If there are more dislikes than likes, that’s a good indication that the video isn’t helpful at all. This way, you don’t waste time watching it and can immediately search for another video that fits the bill better.

By hiding the dislikes, YouTube essentially removed this handy trick, and now you can’t tell if a video is good or bad right off the bat.

You can’t tell if it’s worth seeing

When dislikes aren’t visible, you can’t assess whether a video is worth your time.

The like/dislike ratio is a good metric for deciding whether certain videos are up to your viewing standards. When that’s removed, you might get sucked into watching something that isn’t worth watching.

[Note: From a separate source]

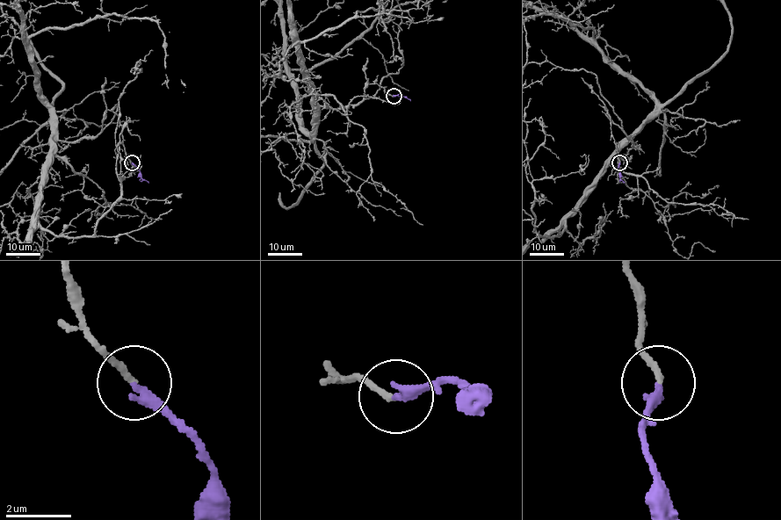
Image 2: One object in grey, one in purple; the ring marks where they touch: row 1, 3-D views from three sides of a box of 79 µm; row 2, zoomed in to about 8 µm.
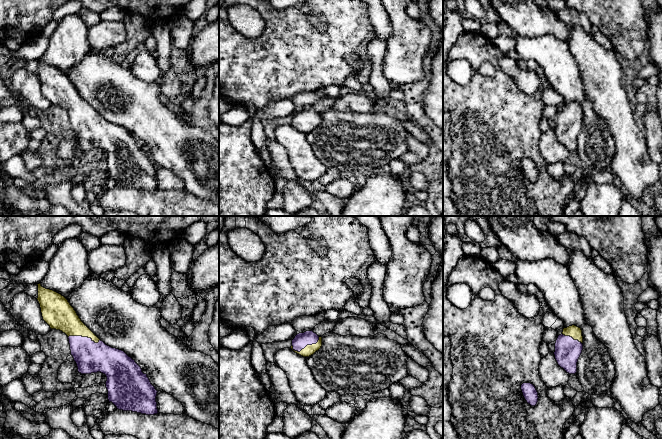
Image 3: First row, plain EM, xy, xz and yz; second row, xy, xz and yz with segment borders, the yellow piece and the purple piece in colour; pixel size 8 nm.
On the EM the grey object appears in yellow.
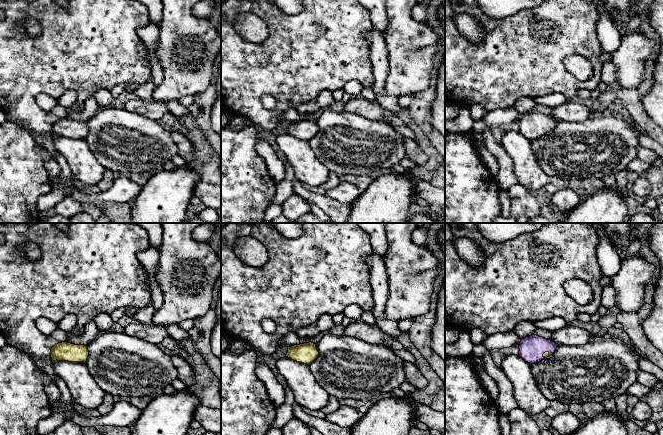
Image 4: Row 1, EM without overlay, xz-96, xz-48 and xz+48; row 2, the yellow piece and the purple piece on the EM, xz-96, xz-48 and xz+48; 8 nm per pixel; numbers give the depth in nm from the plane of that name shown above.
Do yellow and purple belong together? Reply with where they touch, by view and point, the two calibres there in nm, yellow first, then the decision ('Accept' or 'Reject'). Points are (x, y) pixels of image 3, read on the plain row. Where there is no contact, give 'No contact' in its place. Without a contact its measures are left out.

Many YouTube viewers use the like/dislike ratio to decide whether to watch a video or skip to another. When you can’t use this ratio to make your judgment, you might be fooled into watching something that’s wasting your time.

Is it the right decision to have or hide dislikes?

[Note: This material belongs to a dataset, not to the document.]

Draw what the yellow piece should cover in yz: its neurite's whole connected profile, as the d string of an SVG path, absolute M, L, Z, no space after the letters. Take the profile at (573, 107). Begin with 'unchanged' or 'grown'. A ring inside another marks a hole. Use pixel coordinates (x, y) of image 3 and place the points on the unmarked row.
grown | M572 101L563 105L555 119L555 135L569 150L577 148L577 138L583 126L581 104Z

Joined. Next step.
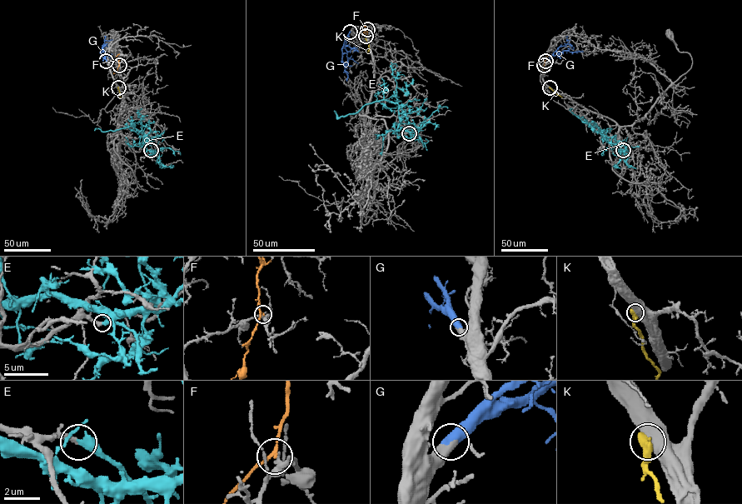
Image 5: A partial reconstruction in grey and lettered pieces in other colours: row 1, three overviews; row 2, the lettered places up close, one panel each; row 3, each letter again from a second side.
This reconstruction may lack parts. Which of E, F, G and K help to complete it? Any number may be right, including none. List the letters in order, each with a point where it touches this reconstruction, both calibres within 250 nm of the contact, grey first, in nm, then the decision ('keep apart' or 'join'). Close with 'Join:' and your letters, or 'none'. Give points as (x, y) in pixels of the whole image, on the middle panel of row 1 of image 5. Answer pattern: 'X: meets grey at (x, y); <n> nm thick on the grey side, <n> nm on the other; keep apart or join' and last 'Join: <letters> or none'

Another important question to consider is whether having a dislike button is even suitable for the platform.

Does it make sense to have a dislike button, to remove it, or to hide the countdown? Let’s take two examples: Twitter and Reddit.

Does this make sense for the platform?

Twitter is dipping its toes into the dislike pool by introducing an upvoting system.

Since its arrival on the social media scene, Twitter has historically had nothing in the vein of a dislike button. However, he is potentially looking to change that.

In July 2021, the company announced on its platform that it was testing adding a way for users to vote up and down on posts. You can dismiss posts, but the number of downvotes a post gets would only be visible to the poster itself, much like how it works with YouTube and its dislike button.

The tweet shared by Twitter was adamant: “This is not a dislike button.”

The company also assured that this was just a test to see what people wanted, and it was not decided if the change would follow or if the company would stick with it. If you don’t like a post, you have the option to ignore and unlike it, or you can reply or quote the retweet and share your opinion about it. So, does a “dislike” button make sense?

You can’t imagine the platform without it

How not to have a “I don’t like” button if it is an integral part of the platform?

Since its inception, Reddit has had upvote and downvote buttons. People use downvoting to say the post was bad, unoriginal, stolen, not on topic, or for a myriad of other reasons. Reddit without downvotes wouldn’t be Reddit at all, and users love the platforms as they are.

Going to Reddit today, you will find that he has hidden the exact number of the downvote button, like YouTube. But, he also hid the number of upvotes. You can still click any button you want, but you won’t see the exact number of upvotes and downvotes. Instead, you get the sum total of the two hovering in the middle.

Downvoting is such a big part of Reddit that Twitter’s recent attempt to enforce a downvoting system on its platform has people comparing the two social media sites.

Reddit needs the balance of upvotes and downvotes to be the platform people signed up to use. So, instead of removing the button entirely, it chose to hide the number of the two buttons it offers.

Are hidden aversions the future?

YouTube and Reddit chose to hide the dislike count. Twitter is looking to introduce a dislike system. Facebook had a dislike button but chose to remove it.

There is no clear answer yet as to whether dislikes should remain a part of social media or not. As clearly seen, there are both pros and cons to removing the dislike count under a post.